The above description describes various devices, assemblies, components, subsystems and methods for use related to a drug delivery device. The devices, assemblies, components, subsystems, methods or drug delivery devices can further comprise or be used with a drug including but not limited to those drugs identified below as well as their generic and biosimilar counterparts. The term drug, as used herein, can be used interchangeably with other similar terms and can be used to refer to any type of medicament or therapeutic material including traditional and non-traditional pharmaceuticals, nutraceuticals, supplements, biologics, biologically active agents and compositions, large molecules, biosimilars, bioequivalents, therapeutic antibodies, polypeptides, proteins, small molecules and generics. Non-therapeutic injectable materials are also encompassed. The drug may be in liquid form, a lyophilized form, or in a reconstituted from lyophilized form. The following example list of drugs should not be considered as all-inclusive or limiting.

The drug will be contained in a reservoir. In some instances, the reservoir is a primary container that is either filled or pre-filled for treatment with the drug. The primary container can be a vial, a cartridge or a pre-filled syringe.

In some embodiments, the reservoir of the drug delivery device may be filled with or the device can be used with colony stimulating factors, such as granulocyte colony-stimulating factor (G-CSF). Such G-CSF agents include but are not limited to Neulasta® (pegfilgrastim, pegylated filgastrim, pegylated G-CSF, pegylated hu-Met-G-CSF) and Neupogen® (filgrastim, G-CSF, hu-MetG-CSF), UDENYCA® (pegfilgrastim-cbqv), Ziextenzo® (LA-EP2006; pegfilgrastim-bmez), or FULPHILA (pegfilgrastim-bmez).
------
§ Explore the material
- 1) Please reproduce the drug delivery device text word for word, starting at "The drug will" and ending at "or FULPHILA (pegfilgrastim-bmez).".
- 2) Write the next part of the drug delivery device text, picking up after its final sentence.
------
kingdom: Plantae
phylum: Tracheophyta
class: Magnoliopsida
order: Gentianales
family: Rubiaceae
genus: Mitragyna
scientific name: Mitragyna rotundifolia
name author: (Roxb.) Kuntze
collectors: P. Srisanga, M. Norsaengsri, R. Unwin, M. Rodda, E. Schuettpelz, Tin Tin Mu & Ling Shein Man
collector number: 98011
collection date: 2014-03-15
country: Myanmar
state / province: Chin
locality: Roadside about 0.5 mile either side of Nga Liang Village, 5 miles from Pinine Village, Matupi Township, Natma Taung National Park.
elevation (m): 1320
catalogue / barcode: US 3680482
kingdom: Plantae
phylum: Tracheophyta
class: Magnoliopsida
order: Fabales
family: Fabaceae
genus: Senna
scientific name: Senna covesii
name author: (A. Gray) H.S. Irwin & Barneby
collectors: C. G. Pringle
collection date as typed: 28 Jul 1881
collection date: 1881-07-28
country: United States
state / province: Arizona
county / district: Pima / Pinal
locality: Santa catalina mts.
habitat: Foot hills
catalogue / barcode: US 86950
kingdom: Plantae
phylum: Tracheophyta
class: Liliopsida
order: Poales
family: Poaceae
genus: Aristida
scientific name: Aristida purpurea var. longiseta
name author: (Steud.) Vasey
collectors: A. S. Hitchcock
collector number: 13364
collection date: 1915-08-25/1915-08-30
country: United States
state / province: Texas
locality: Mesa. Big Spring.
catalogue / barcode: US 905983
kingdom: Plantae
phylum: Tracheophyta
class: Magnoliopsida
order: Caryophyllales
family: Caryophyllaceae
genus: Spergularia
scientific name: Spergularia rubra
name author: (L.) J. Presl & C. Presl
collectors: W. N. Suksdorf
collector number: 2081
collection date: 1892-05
------
§ Exercise responses
- 1)
The drug will be contained in a reservoir. In some instances, the reservoir is a primary container that is either filled or pre-filled for treatment with the drug. The primary container can be a vial, a cartridge or a pre-filled syringe.

In some embodiments, the reservoir of the drug delivery device may be filled with or the device can be used with colony stimulating factors, such as granulocyte colony-stimulating factor (G-CSF). Such G-CSF agents include but are not limited to Neulasta® (pegfilgrastim, pegylated filgastrim, pegylated G-CSF, pegylated hu-Met-G-CSF) and Neupogen® (filgrastim, G-CSF, hu-MetG-CSF), UDENYCA® (pegfilgrastim-cbqv), Ziextenzo® (LA-EP2006; pegfilgrastim-bmez), or FULPHILA (pegfilgrastim-bmez).

- 2)
In other embodiments, the drug delivery device may contain or be used with an erythropoiesis stimulating agent (ESA), which may be in liquid or lyophilized form. An ESA is any molecule that stimulates erythropoiesis. In some embodiments, an ESA is an erythropoiesis stimulating protein. As used herein, “erythropoiesis stimulating protein” means any protein that directly or indirectly causes activation of the erythropoietin receptor, for example, by binding to and causing dimerization of the receptor. Erythropoiesis stimulating proteins include erythropoietin and variants, analogs, or derivatives thereof that bind to and activate erythropoietin receptor; antibodies that bind to erythropoietin receptor and activate the receptor; or peptides that bind to and activate erythropoietin receptor. Erythropoiesis stimulating proteins include, but are not limited to, Epogen® (epoetin alfa), Aranesp® (darbepoetin alfa), Dynepo® (epoetin delta), Mircera® (methyoxy polyethylene glycol-epoetin beta), Hematide®, MRK-2578, INS-22, Retacrit® (epoetin zeta), Neorecormon® (epoetin beta), Silapo® (epoetin zeta), Binocrit® (epoetin alfa), epoetin alfa Hexal, Abseamed® (epoetin alfa), Ratioepo® (epoetin theta), Eporatio® (epoetin theta), Biopoin® (epoetin theta), epoetin alfa, epoetin beta, epoetin iota, epoetin omega, epoetin delta, epoetin zeta, epoetin theta, and epoetin delta, pegylated erythropoietin, carbamylated erythropoietin, as well as the molecules or variants or analogs thereof.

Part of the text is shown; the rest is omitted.